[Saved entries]
::::::::::

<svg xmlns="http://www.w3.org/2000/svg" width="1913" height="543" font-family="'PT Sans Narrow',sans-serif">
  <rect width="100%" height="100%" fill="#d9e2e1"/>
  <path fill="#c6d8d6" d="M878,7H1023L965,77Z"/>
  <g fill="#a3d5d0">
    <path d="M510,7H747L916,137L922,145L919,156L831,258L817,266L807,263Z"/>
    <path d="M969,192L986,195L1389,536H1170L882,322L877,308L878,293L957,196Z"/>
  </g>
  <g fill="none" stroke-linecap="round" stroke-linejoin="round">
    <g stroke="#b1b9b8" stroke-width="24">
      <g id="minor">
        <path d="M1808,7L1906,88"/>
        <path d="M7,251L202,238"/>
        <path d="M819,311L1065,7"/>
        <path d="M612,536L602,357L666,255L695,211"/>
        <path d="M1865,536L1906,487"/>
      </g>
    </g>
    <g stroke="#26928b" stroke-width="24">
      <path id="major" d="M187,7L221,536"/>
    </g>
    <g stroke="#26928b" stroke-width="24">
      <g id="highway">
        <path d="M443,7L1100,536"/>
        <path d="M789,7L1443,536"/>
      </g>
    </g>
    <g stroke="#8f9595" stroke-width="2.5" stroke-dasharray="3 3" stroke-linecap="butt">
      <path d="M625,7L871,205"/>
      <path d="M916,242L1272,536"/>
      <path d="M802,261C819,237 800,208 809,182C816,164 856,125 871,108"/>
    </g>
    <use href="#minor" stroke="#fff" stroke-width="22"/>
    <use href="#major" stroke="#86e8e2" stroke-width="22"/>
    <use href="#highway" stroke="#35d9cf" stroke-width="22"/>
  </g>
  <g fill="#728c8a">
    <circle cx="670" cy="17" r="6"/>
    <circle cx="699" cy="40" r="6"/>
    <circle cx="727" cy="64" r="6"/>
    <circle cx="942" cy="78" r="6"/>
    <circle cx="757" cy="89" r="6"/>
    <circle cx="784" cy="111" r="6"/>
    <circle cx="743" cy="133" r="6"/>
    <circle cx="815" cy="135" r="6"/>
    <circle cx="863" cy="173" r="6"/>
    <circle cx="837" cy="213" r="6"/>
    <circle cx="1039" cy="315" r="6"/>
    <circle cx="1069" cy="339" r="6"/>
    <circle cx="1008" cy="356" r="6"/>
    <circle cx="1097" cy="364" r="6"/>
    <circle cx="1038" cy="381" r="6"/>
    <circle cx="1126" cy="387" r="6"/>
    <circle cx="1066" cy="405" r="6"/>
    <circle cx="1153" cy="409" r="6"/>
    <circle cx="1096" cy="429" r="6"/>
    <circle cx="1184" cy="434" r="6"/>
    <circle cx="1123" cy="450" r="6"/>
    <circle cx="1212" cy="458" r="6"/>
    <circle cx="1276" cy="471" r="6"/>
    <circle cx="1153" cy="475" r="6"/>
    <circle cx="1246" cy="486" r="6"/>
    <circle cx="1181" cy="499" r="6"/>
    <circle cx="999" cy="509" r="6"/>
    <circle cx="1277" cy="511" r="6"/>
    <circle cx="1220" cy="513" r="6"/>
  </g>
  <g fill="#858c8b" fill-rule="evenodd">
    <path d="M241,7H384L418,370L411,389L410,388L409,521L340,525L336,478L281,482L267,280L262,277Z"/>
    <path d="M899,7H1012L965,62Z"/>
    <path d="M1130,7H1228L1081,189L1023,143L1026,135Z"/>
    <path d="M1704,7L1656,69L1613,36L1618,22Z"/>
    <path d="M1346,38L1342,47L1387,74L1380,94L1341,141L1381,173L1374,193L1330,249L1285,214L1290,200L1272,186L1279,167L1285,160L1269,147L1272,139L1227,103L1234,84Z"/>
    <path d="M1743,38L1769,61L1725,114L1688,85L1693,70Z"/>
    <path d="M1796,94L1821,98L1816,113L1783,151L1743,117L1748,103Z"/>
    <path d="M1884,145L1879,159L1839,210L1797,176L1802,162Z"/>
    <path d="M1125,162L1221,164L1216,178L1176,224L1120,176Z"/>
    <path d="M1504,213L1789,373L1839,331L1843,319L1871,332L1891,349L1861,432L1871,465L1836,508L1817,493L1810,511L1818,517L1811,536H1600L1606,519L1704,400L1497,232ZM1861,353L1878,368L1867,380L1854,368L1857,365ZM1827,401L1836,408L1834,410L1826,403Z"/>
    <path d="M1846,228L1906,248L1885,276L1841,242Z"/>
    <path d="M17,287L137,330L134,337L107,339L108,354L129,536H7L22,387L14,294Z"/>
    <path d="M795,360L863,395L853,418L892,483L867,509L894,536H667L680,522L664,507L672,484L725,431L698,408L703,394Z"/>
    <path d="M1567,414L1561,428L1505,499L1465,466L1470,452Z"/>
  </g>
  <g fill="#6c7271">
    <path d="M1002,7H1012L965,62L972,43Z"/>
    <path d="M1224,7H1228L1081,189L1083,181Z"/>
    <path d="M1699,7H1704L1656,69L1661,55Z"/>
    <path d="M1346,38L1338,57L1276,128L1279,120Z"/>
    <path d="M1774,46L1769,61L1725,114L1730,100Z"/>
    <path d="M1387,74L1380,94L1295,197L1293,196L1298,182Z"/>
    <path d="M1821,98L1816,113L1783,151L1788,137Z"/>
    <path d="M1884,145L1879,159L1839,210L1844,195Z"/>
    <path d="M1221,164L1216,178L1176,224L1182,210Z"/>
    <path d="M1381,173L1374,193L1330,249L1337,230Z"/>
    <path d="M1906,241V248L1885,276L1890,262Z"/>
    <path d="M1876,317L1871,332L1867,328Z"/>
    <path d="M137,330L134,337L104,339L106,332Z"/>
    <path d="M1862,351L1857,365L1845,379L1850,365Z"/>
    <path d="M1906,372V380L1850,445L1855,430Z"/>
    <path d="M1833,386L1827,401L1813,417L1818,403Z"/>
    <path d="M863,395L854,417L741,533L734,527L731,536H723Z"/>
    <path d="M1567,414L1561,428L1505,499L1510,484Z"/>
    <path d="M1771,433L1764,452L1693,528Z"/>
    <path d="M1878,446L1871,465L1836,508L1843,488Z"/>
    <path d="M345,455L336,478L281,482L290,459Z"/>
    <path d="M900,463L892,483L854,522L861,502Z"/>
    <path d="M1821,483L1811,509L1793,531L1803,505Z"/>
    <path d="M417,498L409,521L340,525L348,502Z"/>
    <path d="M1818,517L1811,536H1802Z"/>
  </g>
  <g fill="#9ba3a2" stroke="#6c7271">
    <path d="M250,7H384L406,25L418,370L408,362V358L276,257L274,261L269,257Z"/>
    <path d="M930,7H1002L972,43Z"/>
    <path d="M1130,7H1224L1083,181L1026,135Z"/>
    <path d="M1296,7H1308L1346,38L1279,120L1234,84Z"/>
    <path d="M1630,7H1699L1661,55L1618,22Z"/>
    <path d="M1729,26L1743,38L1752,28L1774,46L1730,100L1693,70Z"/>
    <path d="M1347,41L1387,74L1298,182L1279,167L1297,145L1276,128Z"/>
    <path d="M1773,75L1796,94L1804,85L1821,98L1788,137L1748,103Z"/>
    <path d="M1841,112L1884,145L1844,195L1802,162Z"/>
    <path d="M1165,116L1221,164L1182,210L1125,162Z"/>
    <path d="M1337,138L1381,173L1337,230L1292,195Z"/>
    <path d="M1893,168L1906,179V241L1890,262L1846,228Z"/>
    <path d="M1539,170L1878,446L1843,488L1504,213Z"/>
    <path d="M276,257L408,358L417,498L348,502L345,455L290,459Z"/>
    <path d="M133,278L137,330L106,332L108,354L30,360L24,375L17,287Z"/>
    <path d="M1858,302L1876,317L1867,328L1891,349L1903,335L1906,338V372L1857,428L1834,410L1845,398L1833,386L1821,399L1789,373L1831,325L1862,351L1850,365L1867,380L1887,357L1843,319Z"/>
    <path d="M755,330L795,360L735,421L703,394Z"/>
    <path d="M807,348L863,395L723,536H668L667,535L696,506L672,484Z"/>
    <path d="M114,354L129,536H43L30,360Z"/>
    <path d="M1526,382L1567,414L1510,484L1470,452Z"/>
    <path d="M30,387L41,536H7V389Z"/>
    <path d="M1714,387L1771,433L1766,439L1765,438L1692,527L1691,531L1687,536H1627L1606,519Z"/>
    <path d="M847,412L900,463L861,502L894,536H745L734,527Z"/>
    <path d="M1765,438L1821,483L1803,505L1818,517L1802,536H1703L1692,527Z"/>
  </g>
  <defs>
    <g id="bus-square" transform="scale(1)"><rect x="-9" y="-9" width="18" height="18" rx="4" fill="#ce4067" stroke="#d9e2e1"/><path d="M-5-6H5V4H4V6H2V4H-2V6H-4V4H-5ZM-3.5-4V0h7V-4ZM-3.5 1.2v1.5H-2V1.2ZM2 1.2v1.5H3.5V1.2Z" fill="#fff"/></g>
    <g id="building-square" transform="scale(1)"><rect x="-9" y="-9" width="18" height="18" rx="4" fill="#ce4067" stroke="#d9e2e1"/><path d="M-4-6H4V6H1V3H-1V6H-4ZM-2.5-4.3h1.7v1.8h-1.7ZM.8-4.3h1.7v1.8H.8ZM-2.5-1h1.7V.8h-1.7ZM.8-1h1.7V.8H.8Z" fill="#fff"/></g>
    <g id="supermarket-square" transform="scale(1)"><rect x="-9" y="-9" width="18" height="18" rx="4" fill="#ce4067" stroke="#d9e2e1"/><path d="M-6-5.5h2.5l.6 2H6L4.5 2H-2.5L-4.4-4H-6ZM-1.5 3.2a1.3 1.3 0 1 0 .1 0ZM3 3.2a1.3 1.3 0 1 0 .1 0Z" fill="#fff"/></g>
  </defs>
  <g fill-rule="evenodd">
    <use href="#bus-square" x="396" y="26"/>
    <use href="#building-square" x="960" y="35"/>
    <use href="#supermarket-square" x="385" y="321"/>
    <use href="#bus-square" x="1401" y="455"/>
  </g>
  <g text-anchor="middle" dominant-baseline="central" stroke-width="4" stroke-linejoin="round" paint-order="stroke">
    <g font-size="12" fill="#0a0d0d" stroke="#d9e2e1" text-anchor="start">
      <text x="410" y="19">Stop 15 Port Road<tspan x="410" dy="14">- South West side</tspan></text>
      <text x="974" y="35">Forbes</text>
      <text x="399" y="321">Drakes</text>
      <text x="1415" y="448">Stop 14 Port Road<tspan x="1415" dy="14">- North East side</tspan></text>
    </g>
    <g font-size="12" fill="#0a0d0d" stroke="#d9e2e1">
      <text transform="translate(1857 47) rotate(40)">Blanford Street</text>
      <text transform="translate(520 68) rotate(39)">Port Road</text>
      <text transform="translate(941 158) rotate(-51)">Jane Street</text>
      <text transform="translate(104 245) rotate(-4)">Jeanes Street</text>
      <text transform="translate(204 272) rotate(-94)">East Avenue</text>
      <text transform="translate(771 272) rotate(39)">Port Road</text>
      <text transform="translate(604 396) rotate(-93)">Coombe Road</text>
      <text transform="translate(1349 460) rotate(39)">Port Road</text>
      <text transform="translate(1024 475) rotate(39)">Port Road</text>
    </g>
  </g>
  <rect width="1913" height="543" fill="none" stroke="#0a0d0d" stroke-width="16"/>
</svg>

::::::::::

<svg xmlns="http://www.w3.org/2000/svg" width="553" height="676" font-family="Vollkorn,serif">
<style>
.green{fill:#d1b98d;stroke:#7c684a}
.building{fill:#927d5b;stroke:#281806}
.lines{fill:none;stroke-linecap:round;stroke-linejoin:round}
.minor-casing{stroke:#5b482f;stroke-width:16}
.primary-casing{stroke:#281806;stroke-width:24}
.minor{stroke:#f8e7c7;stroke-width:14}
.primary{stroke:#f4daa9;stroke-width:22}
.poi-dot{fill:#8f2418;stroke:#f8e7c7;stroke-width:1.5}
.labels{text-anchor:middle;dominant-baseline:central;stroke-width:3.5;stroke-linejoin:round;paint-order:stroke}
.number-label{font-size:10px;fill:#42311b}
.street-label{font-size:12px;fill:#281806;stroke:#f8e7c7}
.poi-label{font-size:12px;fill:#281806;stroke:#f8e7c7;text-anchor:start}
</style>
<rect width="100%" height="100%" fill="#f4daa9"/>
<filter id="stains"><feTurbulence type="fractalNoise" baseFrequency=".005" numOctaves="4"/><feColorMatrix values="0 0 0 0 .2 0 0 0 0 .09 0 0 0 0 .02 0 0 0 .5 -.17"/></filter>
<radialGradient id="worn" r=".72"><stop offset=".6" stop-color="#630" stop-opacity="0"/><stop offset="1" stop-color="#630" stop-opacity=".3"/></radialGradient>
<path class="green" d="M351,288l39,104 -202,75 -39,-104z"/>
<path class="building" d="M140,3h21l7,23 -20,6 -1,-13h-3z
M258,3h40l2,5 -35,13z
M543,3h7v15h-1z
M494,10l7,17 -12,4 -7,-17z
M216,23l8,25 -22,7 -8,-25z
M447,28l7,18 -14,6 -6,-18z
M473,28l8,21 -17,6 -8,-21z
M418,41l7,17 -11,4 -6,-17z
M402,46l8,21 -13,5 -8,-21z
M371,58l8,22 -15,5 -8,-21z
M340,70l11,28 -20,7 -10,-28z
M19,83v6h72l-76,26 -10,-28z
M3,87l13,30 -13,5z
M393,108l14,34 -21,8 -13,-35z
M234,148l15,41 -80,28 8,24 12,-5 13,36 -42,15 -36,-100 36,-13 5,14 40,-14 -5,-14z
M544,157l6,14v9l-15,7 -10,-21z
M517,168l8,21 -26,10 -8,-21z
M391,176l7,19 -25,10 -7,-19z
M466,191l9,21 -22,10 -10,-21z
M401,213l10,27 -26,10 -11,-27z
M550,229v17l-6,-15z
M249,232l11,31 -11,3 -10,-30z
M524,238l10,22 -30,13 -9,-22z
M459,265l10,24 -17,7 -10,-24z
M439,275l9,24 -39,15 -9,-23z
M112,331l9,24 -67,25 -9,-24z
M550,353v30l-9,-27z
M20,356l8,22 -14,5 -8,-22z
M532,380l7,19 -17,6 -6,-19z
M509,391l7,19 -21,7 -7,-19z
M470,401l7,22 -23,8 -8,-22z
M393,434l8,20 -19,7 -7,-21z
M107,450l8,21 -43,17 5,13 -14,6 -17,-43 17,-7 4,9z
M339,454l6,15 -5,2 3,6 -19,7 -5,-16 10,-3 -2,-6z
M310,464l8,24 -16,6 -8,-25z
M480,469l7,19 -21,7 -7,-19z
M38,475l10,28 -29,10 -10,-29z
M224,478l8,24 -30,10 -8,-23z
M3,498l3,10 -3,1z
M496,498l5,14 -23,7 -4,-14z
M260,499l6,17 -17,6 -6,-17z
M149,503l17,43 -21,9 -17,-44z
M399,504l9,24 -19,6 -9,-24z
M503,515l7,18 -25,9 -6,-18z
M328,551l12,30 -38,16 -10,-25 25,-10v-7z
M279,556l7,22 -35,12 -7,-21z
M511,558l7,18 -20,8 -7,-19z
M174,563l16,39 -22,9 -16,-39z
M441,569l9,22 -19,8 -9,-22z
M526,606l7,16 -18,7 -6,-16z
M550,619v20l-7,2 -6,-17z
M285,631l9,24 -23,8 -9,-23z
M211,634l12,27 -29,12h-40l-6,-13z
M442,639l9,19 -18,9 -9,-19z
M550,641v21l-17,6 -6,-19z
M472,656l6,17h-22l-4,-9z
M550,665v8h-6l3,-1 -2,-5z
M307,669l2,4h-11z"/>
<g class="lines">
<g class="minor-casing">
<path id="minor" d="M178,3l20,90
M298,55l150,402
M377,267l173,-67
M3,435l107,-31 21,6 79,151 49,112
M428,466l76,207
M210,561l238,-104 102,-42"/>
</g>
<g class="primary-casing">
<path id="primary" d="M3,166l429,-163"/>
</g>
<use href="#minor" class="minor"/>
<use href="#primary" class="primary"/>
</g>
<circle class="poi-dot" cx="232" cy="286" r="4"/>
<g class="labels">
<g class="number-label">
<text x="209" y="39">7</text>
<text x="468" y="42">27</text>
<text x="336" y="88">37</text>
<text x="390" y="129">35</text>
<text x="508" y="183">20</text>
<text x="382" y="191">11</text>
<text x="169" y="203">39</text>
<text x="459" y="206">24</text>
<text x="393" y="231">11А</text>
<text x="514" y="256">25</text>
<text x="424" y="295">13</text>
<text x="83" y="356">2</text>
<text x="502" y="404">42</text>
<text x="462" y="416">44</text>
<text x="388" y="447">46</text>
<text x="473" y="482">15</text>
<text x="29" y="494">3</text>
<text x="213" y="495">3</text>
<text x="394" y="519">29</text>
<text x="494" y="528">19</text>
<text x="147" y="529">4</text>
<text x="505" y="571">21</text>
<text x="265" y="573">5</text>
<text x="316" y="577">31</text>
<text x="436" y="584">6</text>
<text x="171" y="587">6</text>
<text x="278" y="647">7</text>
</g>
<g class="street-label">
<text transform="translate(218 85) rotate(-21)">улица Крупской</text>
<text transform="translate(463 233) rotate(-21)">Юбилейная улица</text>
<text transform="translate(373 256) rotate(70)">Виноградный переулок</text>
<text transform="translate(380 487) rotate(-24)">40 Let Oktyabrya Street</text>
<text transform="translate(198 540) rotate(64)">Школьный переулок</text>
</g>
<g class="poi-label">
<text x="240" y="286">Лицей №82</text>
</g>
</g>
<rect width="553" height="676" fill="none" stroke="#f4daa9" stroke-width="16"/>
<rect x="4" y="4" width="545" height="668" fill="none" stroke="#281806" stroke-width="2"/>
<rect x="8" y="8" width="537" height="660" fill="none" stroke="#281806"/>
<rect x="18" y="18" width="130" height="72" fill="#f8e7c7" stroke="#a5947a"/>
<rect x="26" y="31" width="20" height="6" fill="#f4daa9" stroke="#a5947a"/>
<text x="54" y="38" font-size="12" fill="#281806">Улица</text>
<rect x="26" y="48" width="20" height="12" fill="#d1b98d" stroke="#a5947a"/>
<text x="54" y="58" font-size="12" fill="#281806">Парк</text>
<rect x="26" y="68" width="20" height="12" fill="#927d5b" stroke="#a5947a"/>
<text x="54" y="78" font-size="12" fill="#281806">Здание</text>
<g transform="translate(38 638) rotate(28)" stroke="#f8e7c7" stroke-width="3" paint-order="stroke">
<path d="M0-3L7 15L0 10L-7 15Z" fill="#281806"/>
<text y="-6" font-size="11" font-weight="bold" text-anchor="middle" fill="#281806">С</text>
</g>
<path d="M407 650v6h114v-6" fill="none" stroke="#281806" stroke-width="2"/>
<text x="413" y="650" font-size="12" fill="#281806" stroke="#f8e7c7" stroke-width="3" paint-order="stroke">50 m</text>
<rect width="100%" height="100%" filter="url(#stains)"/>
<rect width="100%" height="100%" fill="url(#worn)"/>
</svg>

::::::::::

• Task statement
Show all lines above that contain "middle".

• Finished exercise
  <g text-anchor="middle" dominant-baseline="central" stroke-width="4" stroke-linejoin="round" paint-order="stroke">
.labels{text-anchor:middle;dominant-baseline:central;stroke-width:3.5;stroke-linejoin:round;paint-order:stroke}
<text y="-6" font-size="11" font-weight="bold" text-anchor="middle" fill="#281806">С</text>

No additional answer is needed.